- _TASK REQUIREMENTS_: Edit the stretch from the line that contains "an API key._" through the line that contains "To set up the" by replacing "Screenshot" with "Image" everywhere in it, and return only those lines, otherwise unchanged and without the pictures.

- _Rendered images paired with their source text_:
——————————
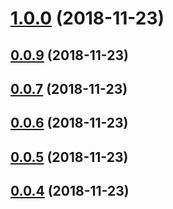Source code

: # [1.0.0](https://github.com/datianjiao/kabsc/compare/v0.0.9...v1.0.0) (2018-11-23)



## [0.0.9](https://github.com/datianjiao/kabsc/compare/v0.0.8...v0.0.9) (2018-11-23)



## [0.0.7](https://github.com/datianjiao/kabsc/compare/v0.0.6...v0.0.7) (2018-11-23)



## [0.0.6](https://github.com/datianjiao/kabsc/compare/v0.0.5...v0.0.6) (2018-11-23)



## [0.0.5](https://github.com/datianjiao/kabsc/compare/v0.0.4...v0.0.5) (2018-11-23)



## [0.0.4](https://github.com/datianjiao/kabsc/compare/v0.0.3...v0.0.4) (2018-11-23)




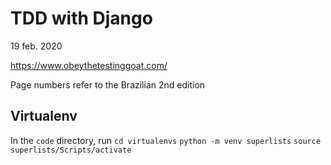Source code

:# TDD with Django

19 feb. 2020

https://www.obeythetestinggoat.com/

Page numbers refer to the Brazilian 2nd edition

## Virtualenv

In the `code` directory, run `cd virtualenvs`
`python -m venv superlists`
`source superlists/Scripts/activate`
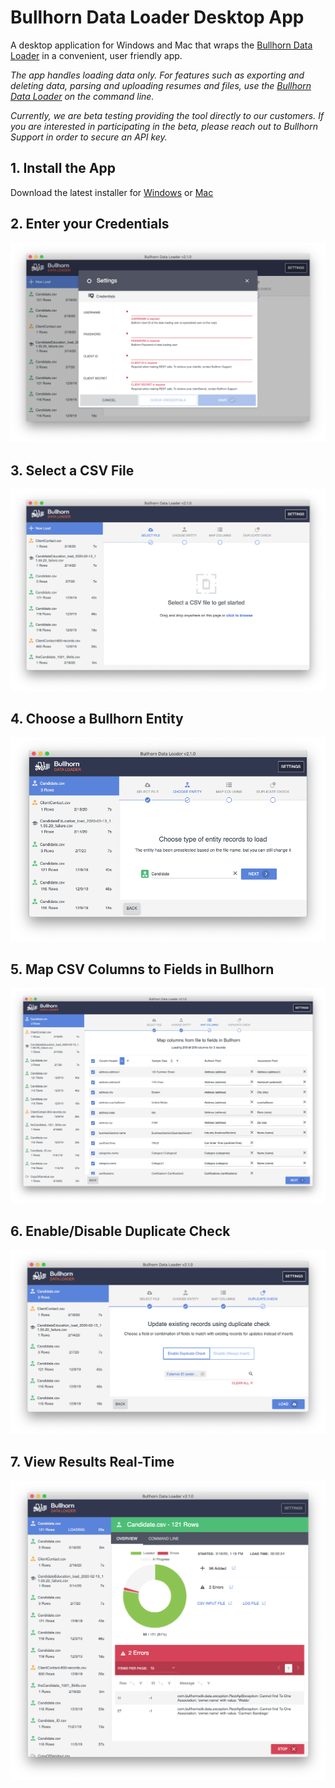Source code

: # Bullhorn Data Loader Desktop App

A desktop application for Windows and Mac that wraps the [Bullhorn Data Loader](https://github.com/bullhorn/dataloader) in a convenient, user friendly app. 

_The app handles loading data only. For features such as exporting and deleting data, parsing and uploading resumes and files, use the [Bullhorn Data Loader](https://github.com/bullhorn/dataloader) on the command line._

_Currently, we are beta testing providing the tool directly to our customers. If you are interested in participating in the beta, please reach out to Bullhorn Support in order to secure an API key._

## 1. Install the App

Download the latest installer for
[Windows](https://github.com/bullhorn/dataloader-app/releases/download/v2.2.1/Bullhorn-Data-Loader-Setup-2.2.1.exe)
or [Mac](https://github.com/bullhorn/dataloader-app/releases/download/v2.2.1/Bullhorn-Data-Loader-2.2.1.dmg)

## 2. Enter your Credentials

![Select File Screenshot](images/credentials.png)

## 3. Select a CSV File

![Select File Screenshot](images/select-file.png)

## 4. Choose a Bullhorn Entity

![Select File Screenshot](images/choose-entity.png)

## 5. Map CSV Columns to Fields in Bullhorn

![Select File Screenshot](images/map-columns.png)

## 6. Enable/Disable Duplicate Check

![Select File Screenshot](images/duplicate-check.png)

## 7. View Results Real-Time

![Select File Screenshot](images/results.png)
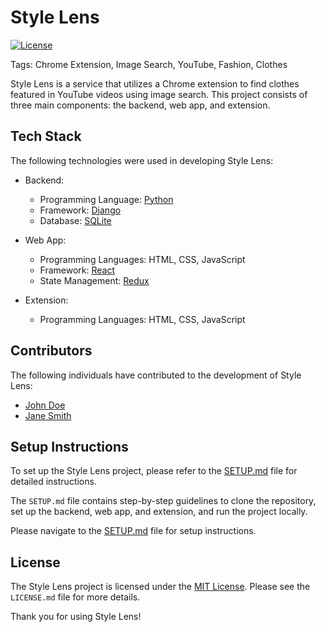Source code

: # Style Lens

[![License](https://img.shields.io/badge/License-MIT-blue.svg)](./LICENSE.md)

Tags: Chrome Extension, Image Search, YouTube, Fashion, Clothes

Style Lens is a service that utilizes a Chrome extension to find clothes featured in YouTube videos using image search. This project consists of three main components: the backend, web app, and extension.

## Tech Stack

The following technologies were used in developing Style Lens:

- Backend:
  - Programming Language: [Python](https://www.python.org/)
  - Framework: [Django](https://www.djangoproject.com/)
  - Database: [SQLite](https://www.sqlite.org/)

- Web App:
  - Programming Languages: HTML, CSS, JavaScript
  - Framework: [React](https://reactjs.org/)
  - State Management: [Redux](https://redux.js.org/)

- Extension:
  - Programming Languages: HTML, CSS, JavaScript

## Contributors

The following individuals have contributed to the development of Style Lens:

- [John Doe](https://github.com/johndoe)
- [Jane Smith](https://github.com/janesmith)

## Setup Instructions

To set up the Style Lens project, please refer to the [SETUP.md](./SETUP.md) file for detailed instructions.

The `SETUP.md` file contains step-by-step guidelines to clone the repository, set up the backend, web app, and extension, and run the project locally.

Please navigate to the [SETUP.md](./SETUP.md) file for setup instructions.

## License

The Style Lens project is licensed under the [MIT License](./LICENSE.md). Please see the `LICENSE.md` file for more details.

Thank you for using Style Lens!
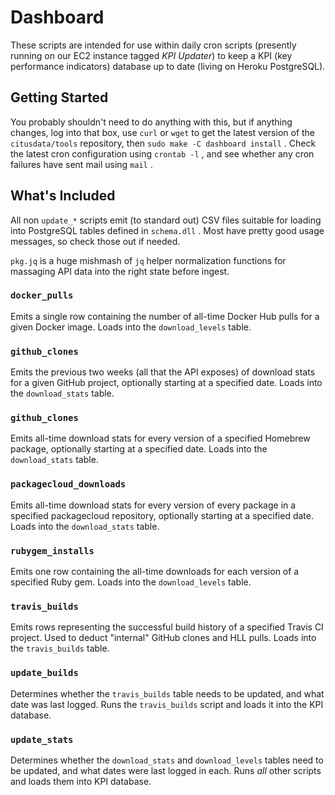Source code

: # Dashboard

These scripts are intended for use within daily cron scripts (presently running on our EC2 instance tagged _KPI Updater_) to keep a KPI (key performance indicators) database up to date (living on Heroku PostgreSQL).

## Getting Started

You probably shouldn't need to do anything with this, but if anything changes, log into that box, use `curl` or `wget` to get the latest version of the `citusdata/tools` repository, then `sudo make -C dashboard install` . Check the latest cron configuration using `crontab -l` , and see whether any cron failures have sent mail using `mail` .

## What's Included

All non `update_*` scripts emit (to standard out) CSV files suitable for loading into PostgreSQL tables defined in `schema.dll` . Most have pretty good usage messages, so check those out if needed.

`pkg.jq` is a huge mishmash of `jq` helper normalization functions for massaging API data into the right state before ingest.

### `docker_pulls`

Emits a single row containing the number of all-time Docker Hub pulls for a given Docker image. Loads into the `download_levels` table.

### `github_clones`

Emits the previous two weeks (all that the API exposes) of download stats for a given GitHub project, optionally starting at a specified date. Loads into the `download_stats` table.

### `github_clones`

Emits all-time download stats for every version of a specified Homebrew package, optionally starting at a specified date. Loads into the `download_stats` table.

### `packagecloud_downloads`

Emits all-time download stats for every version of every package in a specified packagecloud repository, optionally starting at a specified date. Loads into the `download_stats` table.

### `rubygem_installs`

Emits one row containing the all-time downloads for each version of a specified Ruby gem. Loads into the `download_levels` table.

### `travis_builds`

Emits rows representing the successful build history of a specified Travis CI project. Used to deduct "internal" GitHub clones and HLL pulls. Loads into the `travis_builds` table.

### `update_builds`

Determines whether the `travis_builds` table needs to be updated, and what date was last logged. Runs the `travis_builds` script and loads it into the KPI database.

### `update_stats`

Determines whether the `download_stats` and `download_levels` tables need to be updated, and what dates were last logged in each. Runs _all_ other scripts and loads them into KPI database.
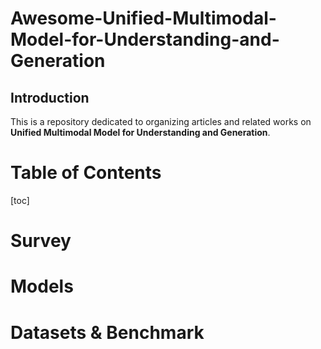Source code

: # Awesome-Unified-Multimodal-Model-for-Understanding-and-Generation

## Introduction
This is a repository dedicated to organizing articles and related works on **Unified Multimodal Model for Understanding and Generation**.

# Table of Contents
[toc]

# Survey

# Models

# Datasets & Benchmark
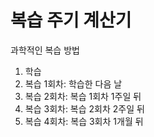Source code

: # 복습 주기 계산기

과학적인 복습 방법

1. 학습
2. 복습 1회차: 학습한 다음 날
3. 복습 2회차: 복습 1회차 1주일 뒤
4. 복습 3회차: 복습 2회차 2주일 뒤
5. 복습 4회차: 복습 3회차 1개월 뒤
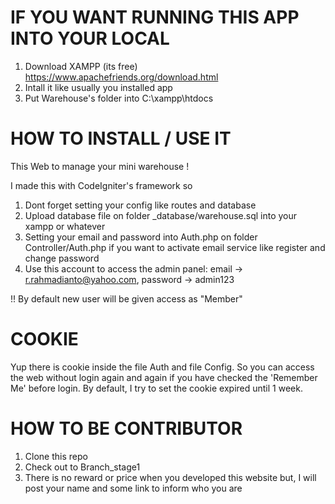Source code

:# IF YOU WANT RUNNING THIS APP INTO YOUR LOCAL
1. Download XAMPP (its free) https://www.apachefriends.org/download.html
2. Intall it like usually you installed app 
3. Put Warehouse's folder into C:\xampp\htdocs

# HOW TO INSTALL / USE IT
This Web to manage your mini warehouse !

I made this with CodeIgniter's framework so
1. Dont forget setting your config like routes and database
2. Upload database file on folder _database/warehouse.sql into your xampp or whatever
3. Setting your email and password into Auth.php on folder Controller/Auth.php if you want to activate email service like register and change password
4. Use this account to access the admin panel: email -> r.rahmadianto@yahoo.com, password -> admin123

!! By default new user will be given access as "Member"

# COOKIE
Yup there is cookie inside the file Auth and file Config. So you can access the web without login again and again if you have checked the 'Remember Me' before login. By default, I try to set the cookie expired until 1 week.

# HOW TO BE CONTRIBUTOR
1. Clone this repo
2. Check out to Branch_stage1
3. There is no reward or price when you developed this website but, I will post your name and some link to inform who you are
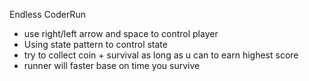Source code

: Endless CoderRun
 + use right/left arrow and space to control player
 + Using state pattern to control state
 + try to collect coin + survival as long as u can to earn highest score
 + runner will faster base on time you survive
——————————
- _WRITTEN REPLY_:
_Currently, we are beta testing providing the tool directly to our customers. If you are interested in participating in the beta, please reach out to Bullhorn Support in order to secure an API key._

## 1. Install the App

Download the latest installer for
[Windows](https://github.com/bullhorn/dataloader-app/releases/download/v2.2.1/Bullhorn-Data-Loader-Setup-2.2.1.exe)
or [Mac](https://github.com/bullhorn/dataloader-app/releases/download/v2.2.1/Bullhorn-Data-Loader-2.2.1.dmg)

## 2. Enter your Credentials

![Select File Image](images/credentials.png)

## 3. Select a CSV File

![Select File Image](images/select-file.png)

## 4. Choose a Bullhorn Entity

![Select File Image](images/choose-entity.png)

## 5. Map CSV Columns to Fields in Bullhorn

![Select File Image](images/map-columns.png)

## 6. Enable/Disable Duplicate Check

![Select File Image](images/duplicate-check.png)

## 7. View Results Real-Time

![Select File Image](images/results.png)
Source code

: # Style Lens

[![License](https://img.shields.io/badge/License-MIT-blue.svg)](./LICENSE.md)

Tags: Chrome Extension, Image Search, YouTube, Fashion, Clothes

Style Lens is a service that utilizes a Chrome extension to find clothes featured in YouTube videos using image search. This project consists of three main components: the backend, web app, and extension.

## Tech Stack

The following technologies were used in developing Style Lens:

- Backend:
  - Programming Language: [Python](https://www.python.org/)
  - Framework: [Django](https://www.djangoproject.com/)
  - Database: [SQLite](https://www.sqlite.org/)

- Web App:
  - Programming Languages: HTML, CSS, JavaScript
  - Framework: [React](https://reactjs.org/)
  - State Management: [Redux](https://redux.js.org/)

- Extension:
  - Programming Languages: HTML, CSS, JavaScript

## Contributors

The following individuals have contributed to the development of Style Lens:

- [John Doe](https://github.com/johndoe)
- [Jane Smith](https://github.com/janesmith)

## Setup Instructions

To set up the Style Lens project, please refer to the [SETUP.md](./SETUP.md) file for detailed instructions.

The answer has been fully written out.